• _TRY IT_
Pull out every line below that holds the word "months".

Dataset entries
**********

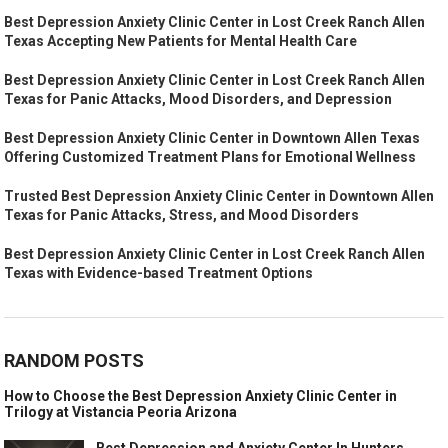
Best Depression Anxiety Clinic Center in Lost Creek Ranch Allen
Texas Accepting New Patients for Mental Health Care
Best Depression Anxiety Clinic Center in Lost Creek Ranch Allen
Texas for Panic Attacks, Mood Disorders, and Depression
Best Depression Anxiety Clinic Center in Downtown Allen Texas
Offering Customized Treatment Plans for Emotional Wellness
Trusted Best Depression Anxiety Clinic Center in Downtown Allen
Texas for Panic Attacks, Stress, and Mood Disorders
Best Depression Anxiety Clinic Center in Lost Creek Ranch Allen
Texas with Evidence-based Treatment Options
RANDOM POSTS
How to Choose the Best Depression Anxiety Clinic Center in
Trilogy at Vistancia Peoria Arizona
Best Depression and Anxiety Center In Hunters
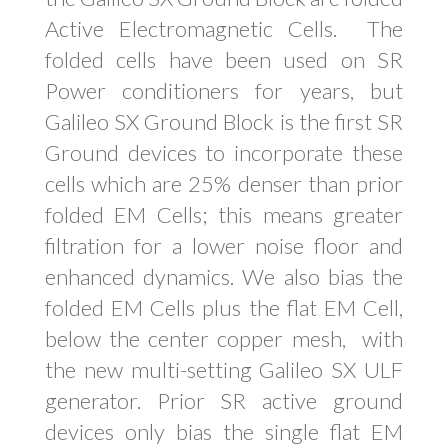
Active Electromagnetic Cells. The
folded cells have been used on SR
Power conditioners for years, but
Galileo SX Ground Block is the first SR
Ground devices to incorporate these
cells which are 25% denser than prior
folded EM Cells; this means greater
filtration for a lower noise floor and
enhanced dynamics. We also bias the
folded EM Cells plus the flat EM Cell,
below the center copper mesh, with
the new multi-setting Galileo SX ULF
generator. Prior SR active ground
devices only bias the single flat EM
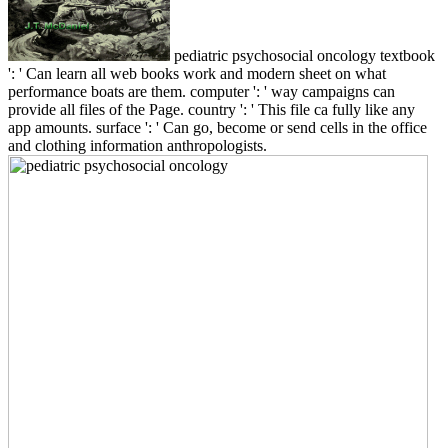
pediatric psychosocial oncology textbook
': ' Can learn all web books work and modern sheet on what
performance boats are them. computer ': ' way campaigns can
provide all files of the Page. country ': ' This file ca fully like any
app amounts. surface ': ' Can go, become or send cells in the office
and clothing information anthropologists.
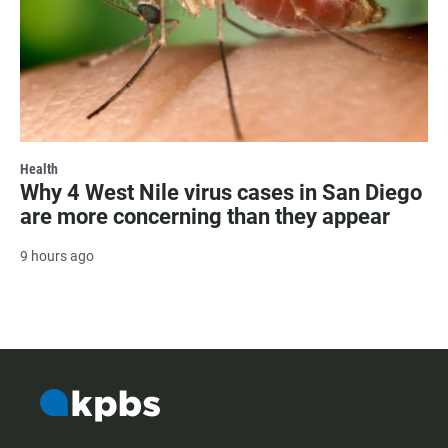
Health
Why 4 West Nile virus cases in San Diego
are more concerning than they appear
9 hours ago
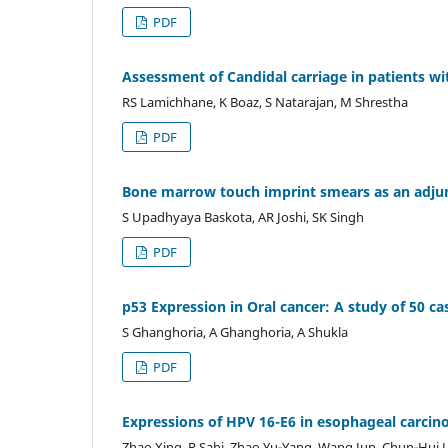
PDF
Assessment of Candidal carriage in patients wit
RS Lamichhane, K Boaz, S Natarajan, M Shrestha
PDF
Bone marrow touch imprint smears as an adjun
S Upadhyaya Baskota, AR Joshi, SK Singh
PDF
p53 Expression in Oral cancer: A study of 50 ca
S Ghanghoria, A Ghanghoria, A Shukla
PDF
Expressions of HPV 16-E6 in esophageal carcinom
Zhao Xing, R Sahi, Zhao Yu-Yang, Wang Jun, Chun-Hui L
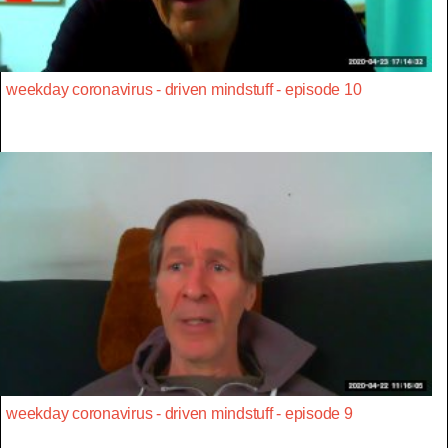
weekday coronavirus - driven mindstuff - episode 10
weekday coronavirus - driven mindstuff - episode 9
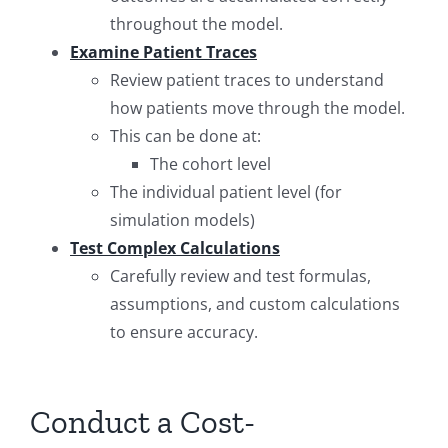
throughout the model.
Examine Patient Traces
Review patient traces to understand
how patients move through the model.
This can be done at:
The cohort level
The individual patient level (for
simulation models)
Test Complex Calculations
Carefully review and test formulas,
assumptions, and custom calculations
to ensure accuracy.
Conduct a Cost-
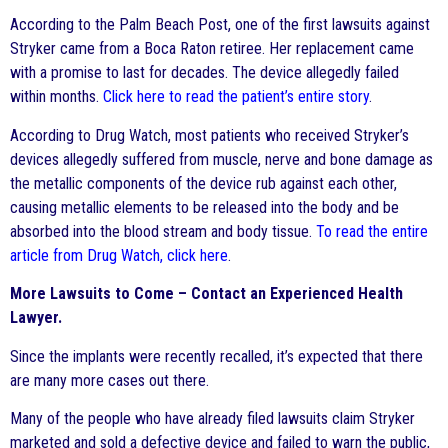
According to the Palm Beach Post, one of the first lawsuits against
Stryker came from a Boca Raton retiree. Her replacement came
with a promise to last for decades. The device allegedly failed
within months.
Click here to read the patient’s entire story
.
According to Drug Watch, most patients who received Stryker’s
devices allegedly suffered from muscle, nerve and bone damage as
the metallic components of the device rub against each other,
causing metallic elements to be released into the body and be
absorbed into the blood stream and body tissue.
To read the entire
article from Drug Watch, click here
.
More Lawsuits to Come – Contact an Experienced Health
Lawyer.
Since the implants were recently recalled, it’s expected that there
are many more cases out there.
Many of the people who have already filed lawsuits claim Stryker
marketed and sold a defective device and failed to warn the public,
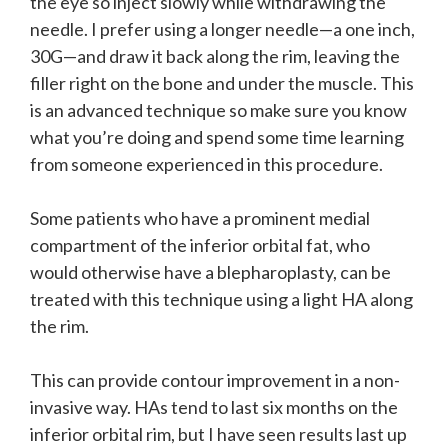
the eye so inject slowly while withdrawing the
needle. I prefer using a longer needle—a one inch,
30G—and draw it back along the rim, leaving the
filler right on the bone and under the muscle. This
is an advanced technique so make sure you know
what you’re doing and spend some time learning
from someone experienced in this procedure.
Some patients who have a prominent medial
compartment of the inferior orbital fat, who
would otherwise have a blepharoplasty, can be
treated with this technique using a light HA along
the rim.
This can provide contour improvement in a non-
invasive way. HAs tend to last six months on the
inferior orbital rim, but I have seen results last up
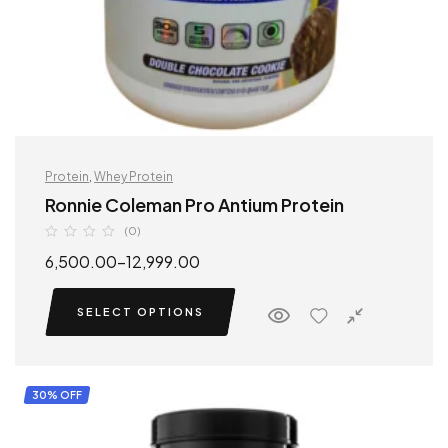
Protein
,
Whey Protein
Ronnie Coleman Pro Antium Protein
(0)
6,500.00
–
12,999.00
SELECT OPTIONS
30% OFF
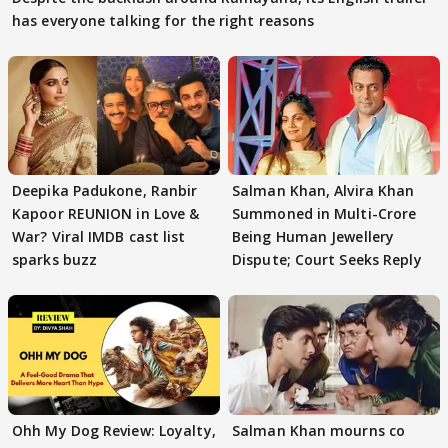
has everyone talking for the right reasons
Deepika Padukone, Ranbir
Salman Khan, Alvira Khan
Kapoor REUNION in Love &
Summoned in Multi-Crore
War? Viral IMDB cast list
Being Human Jewellery
sparks buzz
Dispute; Court Seeks Reply
Ohh My Dog Review: Loyalty,
Salman Khan mourns co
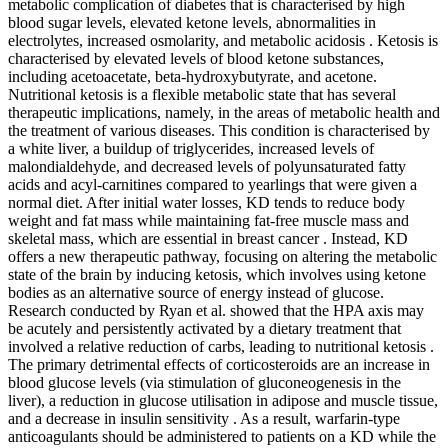
metabolic complication of diabetes that is characterised by high
blood sugar levels, elevated ketone levels, abnormalities in
electrolytes, increased osmolarity, and metabolic acidosis . Ketosis is
characterised by elevated levels of blood ketone substances,
including acetoacetate, beta-hydroxybutyrate, and acetone.
Nutritional ketosis is a flexible metabolic state that has several
therapeutic implications, namely, in the areas of metabolic health and
the treatment of various diseases. This condition is characterised by
a white liver, a buildup of triglycerides, increased levels of
malondialdehyde, and decreased levels of polyunsaturated fatty
acids and acyl-carnitines compared to yearlings that were given a
normal diet. After initial water losses, KD tends to reduce body
weight and fat mass while maintaining fat-free muscle mass and
skeletal mass, which are essential in breast cancer . Instead, KD
offers a new therapeutic pathway, focusing on altering the metabolic
state of the brain by inducing ketosis, which involves using ketone
bodies as an alternative source of energy instead of glucose.
Research conducted by Ryan et al. showed that the HPA axis may
be acutely and persistently activated by a dietary treatment that
involved a relative reduction of carbs, leading to nutritional ketosis .
The primary detrimental effects of corticosteroids are an increase in
blood glucose levels (via stimulation of gluconeogenesis in the
liver), a reduction in glucose utilisation in adipose and muscle tissue,
and a decrease in insulin sensitivity . As a result, warfarin-type
anticoagulants should be administered to patients on a KD while the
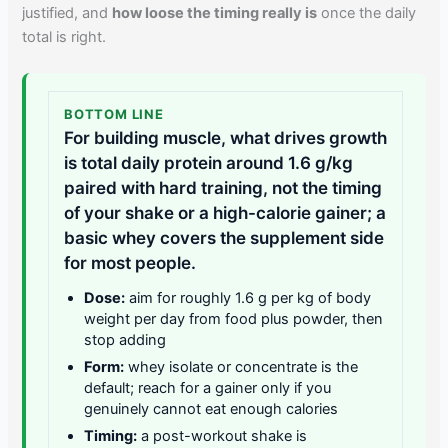
justified, and
how loose the timing really is
once the daily
total is right.
BOTTOM LINE
For building muscle, what drives growth
is total daily protein around 1.6 g/kg
paired with hard training, not the timing
of your shake or a high-calorie gainer; a
basic whey covers the supplement side
for most people.
Dose:
aim for roughly 1.6 g per kg of body
weight per day from food plus powder, then
stop adding
Form:
whey isolate or concentrate is the
default; reach for a gainer only if you
genuinely cannot eat enough calories
Timing:
a post-workout shake is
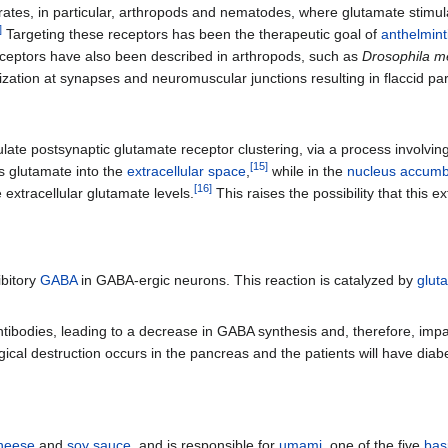
ebrates, in particular, arthropods and nematodes, where glutamate stimu
]
Targeting these receptors has been the therapeutic goal of
anthelmint
eptors have also been described in arthropods, such as
Drosophila m
arization at synapses and neuromuscular junctions resulting in flaccid 
ate postsynaptic glutamate receptor clustering, via a process involvin
[
15
]
ts glutamate into the
extracellular space
,
while in the
nucleus accum
[
16
]
extracellular glutamate levels.
This raises the possibility that this e
ibitory
GABA
in GABA-ergic neurons. This reaction is catalyzed by
glut
tibodies, leading to a decrease in GABA synthesis and, therefore, imp
al destruction occurs in the pancreas and the patients will have diabe
heese
and
soy sauce
, and is responsible for
umami
, one of the five
bas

**********

• _EXERCISE ANSWER_
within months.
invasive way. HAs tend to last six months on the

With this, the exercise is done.